▸ **YOUR OBJECTIVE**
Reproduce the lines below with every occurrence of "Parfum" replaced by "Perfume", leaving everything else unchanged.
________________
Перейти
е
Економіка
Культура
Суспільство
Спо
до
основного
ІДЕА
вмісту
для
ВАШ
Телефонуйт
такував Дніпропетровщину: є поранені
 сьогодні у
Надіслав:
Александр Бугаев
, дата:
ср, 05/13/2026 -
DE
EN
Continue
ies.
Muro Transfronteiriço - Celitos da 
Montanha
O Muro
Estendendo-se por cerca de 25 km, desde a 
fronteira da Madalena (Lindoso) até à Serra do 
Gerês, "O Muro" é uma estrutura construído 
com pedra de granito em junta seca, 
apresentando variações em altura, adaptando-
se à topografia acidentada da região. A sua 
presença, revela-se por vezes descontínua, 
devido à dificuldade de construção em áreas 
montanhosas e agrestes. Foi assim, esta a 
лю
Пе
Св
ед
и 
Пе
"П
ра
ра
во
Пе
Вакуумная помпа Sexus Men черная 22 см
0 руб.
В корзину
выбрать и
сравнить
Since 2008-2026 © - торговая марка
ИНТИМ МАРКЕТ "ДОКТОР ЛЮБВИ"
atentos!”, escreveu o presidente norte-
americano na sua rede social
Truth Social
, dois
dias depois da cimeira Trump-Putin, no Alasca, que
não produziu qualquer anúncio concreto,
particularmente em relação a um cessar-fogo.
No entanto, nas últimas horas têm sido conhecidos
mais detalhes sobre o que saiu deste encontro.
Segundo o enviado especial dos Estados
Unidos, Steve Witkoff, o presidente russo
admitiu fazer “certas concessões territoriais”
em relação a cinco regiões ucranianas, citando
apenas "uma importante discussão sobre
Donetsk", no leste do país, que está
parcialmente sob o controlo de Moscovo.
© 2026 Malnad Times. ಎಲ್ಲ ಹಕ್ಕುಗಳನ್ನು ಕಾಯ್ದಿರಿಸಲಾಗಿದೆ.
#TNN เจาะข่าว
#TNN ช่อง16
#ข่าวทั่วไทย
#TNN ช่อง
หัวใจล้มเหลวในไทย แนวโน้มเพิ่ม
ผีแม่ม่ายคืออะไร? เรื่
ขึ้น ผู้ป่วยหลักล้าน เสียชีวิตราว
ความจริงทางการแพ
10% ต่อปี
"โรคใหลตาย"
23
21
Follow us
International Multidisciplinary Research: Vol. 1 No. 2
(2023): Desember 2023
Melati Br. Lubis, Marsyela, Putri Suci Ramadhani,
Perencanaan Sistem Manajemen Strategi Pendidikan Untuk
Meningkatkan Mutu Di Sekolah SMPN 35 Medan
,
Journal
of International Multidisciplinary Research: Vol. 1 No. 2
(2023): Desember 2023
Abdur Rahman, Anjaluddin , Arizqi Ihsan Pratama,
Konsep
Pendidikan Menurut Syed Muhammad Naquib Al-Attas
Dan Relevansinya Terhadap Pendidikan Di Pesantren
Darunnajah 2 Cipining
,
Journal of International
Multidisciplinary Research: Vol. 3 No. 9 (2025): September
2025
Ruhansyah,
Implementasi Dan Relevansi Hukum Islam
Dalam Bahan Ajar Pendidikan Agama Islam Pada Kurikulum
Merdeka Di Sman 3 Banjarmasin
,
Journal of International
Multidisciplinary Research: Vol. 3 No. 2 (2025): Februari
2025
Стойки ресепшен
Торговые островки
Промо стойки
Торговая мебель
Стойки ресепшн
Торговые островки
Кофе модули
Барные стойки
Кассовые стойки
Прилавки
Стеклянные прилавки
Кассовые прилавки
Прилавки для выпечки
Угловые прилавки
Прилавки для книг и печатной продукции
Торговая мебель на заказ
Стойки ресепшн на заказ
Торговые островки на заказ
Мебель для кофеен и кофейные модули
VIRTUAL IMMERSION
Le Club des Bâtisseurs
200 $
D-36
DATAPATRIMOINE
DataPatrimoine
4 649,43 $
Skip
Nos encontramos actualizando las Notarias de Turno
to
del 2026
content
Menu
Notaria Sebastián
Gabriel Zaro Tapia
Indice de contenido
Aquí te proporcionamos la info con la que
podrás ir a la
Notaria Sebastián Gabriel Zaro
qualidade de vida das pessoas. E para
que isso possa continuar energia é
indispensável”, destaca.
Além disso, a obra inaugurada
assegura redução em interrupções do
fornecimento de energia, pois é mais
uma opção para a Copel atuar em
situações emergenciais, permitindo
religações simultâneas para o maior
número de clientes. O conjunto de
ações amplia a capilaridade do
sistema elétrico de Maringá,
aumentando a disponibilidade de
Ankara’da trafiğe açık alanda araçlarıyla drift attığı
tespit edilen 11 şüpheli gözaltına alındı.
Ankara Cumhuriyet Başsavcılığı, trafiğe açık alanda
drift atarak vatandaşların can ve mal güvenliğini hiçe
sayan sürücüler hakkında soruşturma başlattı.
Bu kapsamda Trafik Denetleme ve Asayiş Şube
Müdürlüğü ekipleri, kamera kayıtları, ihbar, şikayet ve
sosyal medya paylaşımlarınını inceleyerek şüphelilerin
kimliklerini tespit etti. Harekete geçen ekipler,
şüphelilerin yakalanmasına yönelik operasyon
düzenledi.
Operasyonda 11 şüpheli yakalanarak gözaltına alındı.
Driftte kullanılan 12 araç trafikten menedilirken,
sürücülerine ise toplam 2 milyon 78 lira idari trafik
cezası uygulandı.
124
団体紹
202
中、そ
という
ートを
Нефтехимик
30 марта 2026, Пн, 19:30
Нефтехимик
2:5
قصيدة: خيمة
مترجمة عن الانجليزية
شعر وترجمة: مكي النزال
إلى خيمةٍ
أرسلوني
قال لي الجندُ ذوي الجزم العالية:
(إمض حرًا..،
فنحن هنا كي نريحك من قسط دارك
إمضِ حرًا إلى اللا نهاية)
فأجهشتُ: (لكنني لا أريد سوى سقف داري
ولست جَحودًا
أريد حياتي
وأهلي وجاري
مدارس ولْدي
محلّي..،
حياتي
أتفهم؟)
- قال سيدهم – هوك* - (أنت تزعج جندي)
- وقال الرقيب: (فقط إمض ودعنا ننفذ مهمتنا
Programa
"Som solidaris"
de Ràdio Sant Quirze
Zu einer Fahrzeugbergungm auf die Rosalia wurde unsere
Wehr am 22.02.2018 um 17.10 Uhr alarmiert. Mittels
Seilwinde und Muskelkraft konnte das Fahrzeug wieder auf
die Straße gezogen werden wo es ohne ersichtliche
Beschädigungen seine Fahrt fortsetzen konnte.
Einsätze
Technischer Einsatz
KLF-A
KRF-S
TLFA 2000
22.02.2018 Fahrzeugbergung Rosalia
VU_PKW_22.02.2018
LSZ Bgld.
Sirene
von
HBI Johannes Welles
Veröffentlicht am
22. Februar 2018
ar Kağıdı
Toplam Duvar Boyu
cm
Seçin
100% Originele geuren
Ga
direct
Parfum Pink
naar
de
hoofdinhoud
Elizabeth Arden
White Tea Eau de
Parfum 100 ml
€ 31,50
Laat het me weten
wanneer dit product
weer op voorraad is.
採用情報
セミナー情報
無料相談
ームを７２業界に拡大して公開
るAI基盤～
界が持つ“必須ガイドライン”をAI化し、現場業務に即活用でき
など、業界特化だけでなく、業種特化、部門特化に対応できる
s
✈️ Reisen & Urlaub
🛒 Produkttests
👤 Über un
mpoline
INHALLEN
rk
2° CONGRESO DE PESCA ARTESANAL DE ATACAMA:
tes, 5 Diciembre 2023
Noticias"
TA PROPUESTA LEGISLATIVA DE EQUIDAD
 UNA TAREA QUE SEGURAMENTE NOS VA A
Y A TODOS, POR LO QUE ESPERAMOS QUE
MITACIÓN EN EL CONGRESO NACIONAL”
________________
▸ **SOLUTION**
Перейти
е
Економіка
Культура
Суспільство
Спо
до
основного
ІДЕА
вмісту
для
ВАШ
Телефонуйт
такував Дніпропетровщину: є поранені
 сьогодні у
Надіслав:
Александр Бугаев
, дата:
ср, 05/13/2026 -
DE
EN
Continue
ies.
Muro Transfronteiriço - Celitos da 
Montanha
O Muro
Estendendo-se por cerca de 25 km, desde a 
fronteira da Madalena (Lindoso) até à Serra do 
Gerês, "O Muro" é uma estrutura construído 
com pedra de granito em junta seca, 
apresentando variações em altura, adaptando-
se à topografia acidentada da região. A sua 
presença, revela-se por vezes descontínua, 
devido à dificuldade de construção em áreas 
montanhosas e agrestes. Foi assim, esta a 
лю
Пе
Св
ед
и 
Пе
"П
ра
ра
во
Пе
Вакуумная помпа Sexus Men черная 22 см
0 руб.
В корзину
выбрать и
сравнить
Since 2008-2026 © - торговая марка
ИНТИМ МАРКЕТ "ДОКТОР ЛЮБВИ"
atentos!”, escreveu o presidente norte-
americano na sua rede social
Truth Social
, dois
dias depois da cimeira Trump-Putin, no Alasca, que
não produziu qualquer anúncio concreto,
particularmente em relação a um cessar-fogo.
No entanto, nas últimas horas têm sido conhecidos
mais detalhes sobre o que saiu deste encontro.
Segundo o enviado especial dos Estados
Unidos, Steve Witkoff, o presidente russo
admitiu fazer “certas concessões territoriais”
em relação a cinco regiões ucranianas, citando
apenas "uma importante discussão sobre
Donetsk", no leste do país, que está
parcialmente sob o controlo de Moscovo.
© 2026 Malnad Times. ಎಲ್ಲ ಹಕ್ಕುಗಳನ್ನು ಕಾಯ್ದಿರಿಸಲಾಗಿದೆ.
#TNN เจาะข่าว
#TNN ช่อง16
#ข่าวทั่วไทย
#TNN ช่อง
หัวใจล้มเหลวในไทย แนวโน้มเพิ่ม
ผีแม่ม่ายคืออะไร? เรื่
ขึ้น ผู้ป่วยหลักล้าน เสียชีวิตราว
ความจริงทางการแพ
10% ต่อปี
"โรคใหลตาย"
23
21
Follow us
International Multidisciplinary Research: Vol. 1 No. 2
(2023): Desember 2023
Melati Br. Lubis, Marsyela, Putri Suci Ramadhani,
Perencanaan Sistem Manajemen Strategi Pendidikan Untuk
Meningkatkan Mutu Di Sekolah SMPN 35 Medan
,
Journal
of International Multidisciplinary Research: Vol. 1 No. 2
(2023): Desember 2023
Abdur Rahman, Anjaluddin , Arizqi Ihsan Pratama,
Konsep
Pendidikan Menurut Syed Muhammad Naquib Al-Attas
Dan Relevansinya Terhadap Pendidikan Di Pesantren
Darunnajah 2 Cipining
,
Journal of International
Multidisciplinary Research: Vol. 3 No. 9 (2025): September
2025
Ruhansyah,
Implementasi Dan Relevansi Hukum Islam
Dalam Bahan Ajar Pendidikan Agama Islam Pada Kurikulum
Merdeka Di Sman 3 Banjarmasin
,
Journal of International
Multidisciplinary Research: Vol. 3 No. 2 (2025): Februari
2025
Стойки ресепшен
Торговые островки
Промо стойки
Торговая мебель
Стойки ресепшн
Торговые островки
Кофе модули
Барные стойки
Кассовые стойки
Прилавки
Стеклянные прилавки
Кассовые прилавки
Прилавки для выпечки
Угловые прилавки
Прилавки для книг и печатной продукции
Торговая мебель на заказ
Стойки ресепшн на заказ
Торговые островки на заказ
Мебель для кофеен и кофейные модули
VIRTUAL IMMERSION
Le Club des Bâtisseurs
200 $
D-36
DATAPATRIMOINE
DataPatrimoine
4 649,43 $
Skip
Nos encontramos actualizando las Notarias de Turno
to
del 2026
content
Menu
Notaria Sebastián
Gabriel Zaro Tapia
Indice de contenido
Aquí te proporcionamos la info con la que
podrás ir a la
Notaria Sebastián Gabriel Zaro
qualidade de vida das pessoas. E para
que isso possa continuar energia é
indispensável”, destaca.
Além disso, a obra inaugurada
assegura redução em interrupções do
fornecimento de energia, pois é mais
uma opção para a Copel atuar em
situações emergenciais, permitindo
religações simultâneas para o maior
número de clientes. O conjunto de
ações amplia a capilaridade do
sistema elétrico de Maringá,
aumentando a disponibilidade de
Ankara’da trafiğe açık alanda araçlarıyla drift attığı
tespit edilen 11 şüpheli gözaltına alındı.
Ankara Cumhuriyet Başsavcılığı, trafiğe açık alanda
drift atarak vatandaşların can ve mal güvenliğini hiçe
sayan sürücüler hakkında soruşturma başlattı.
Bu kapsamda Trafik Denetleme ve Asayiş Şube
Müdürlüğü ekipleri, kamera kayıtları, ihbar, şikayet ve
sosyal medya paylaşımlarınını inceleyerek şüphelilerin
kimliklerini tespit etti. Harekete geçen ekipler,
şüphelilerin yakalanmasına yönelik operasyon
düzenledi.
Operasyonda 11 şüpheli yakalanarak gözaltına alındı.
Driftte kullanılan 12 araç trafikten menedilirken,
sürücülerine ise toplam 2 milyon 78 lira idari trafik
cezası uygulandı.
124
団体紹
202
中、そ
という
ートを
Нефтехимик
30 марта 2026, Пн, 19:30
Нефтехимик
2:5
قصيدة: خيمة
مترجمة عن الانجليزية
شعر وترجمة: مكي النزال
إلى خيمةٍ
أرسلوني
قال لي الجندُ ذوي الجزم العالية:
(إمض حرًا..،
فنحن هنا كي نريحك من قسط دارك
إمضِ حرًا إلى اللا نهاية)
فأجهشتُ: (لكنني لا أريد سوى سقف داري
ولست جَحودًا
أريد حياتي
وأهلي وجاري
مدارس ولْدي
محلّي..،
حياتي
أتفهم؟)
- قال سيدهم – هوك* - (أنت تزعج جندي)
- وقال الرقيب: (فقط إمض ودعنا ننفذ مهمتنا
Programa
"Som solidaris"
de Ràdio Sant Quirze
Zu einer Fahrzeugbergungm auf die Rosalia wurde unsere
Wehr am 22.02.2018 um 17.10 Uhr alarmiert. Mittels
Seilwinde und Muskelkraft konnte das Fahrzeug wieder auf
die Straße gezogen werden wo es ohne ersichtliche
Beschädigungen seine Fahrt fortsetzen konnte.
Einsätze
Technischer Einsatz
KLF-A
KRF-S
TLFA 2000
22.02.2018 Fahrzeugbergung Rosalia
VU_PKW_22.02.2018
LSZ Bgld.
Sirene
von
HBI Johannes Welles
Veröffentlicht am
22. Februar 2018
ar Kağıdı
Toplam Duvar Boyu
cm
Seçin
100% Originele geuren
Ga
direct
Perfume Pink
naar
de
hoofdinhoud
Elizabeth Arden
White Tea Eau de
Perfume 100 ml
€ 31,50
Laat het me weten
wanneer dit product
weer op voorraad is.
採用情報
セミナー情報
無料相談
ームを７２業界に拡大して公開
るAI基盤～
界が持つ“必須ガイドライン”をAI化し、現場業務に即活用でき
など、業界特化だけでなく、業種特化、部門特化に対応できる
s
✈️ Reisen & Urlaub
🛒 Produkttests
👤 Über un
mpoline
INHALLEN
rk
2° CONGRESO DE PESCA ARTESANAL DE ATACAMA:
tes, 5 Diciembre 2023
Noticias"
TA PROPUESTA LEGISLATIVA DE EQUIDAD
 UNA TAREA QUE SEGURAMENTE NOS VA A
Y A TODOS, POR LO QUE ESPERAMOS QUE
MITACIÓN EN EL CONGRESO NACIONAL”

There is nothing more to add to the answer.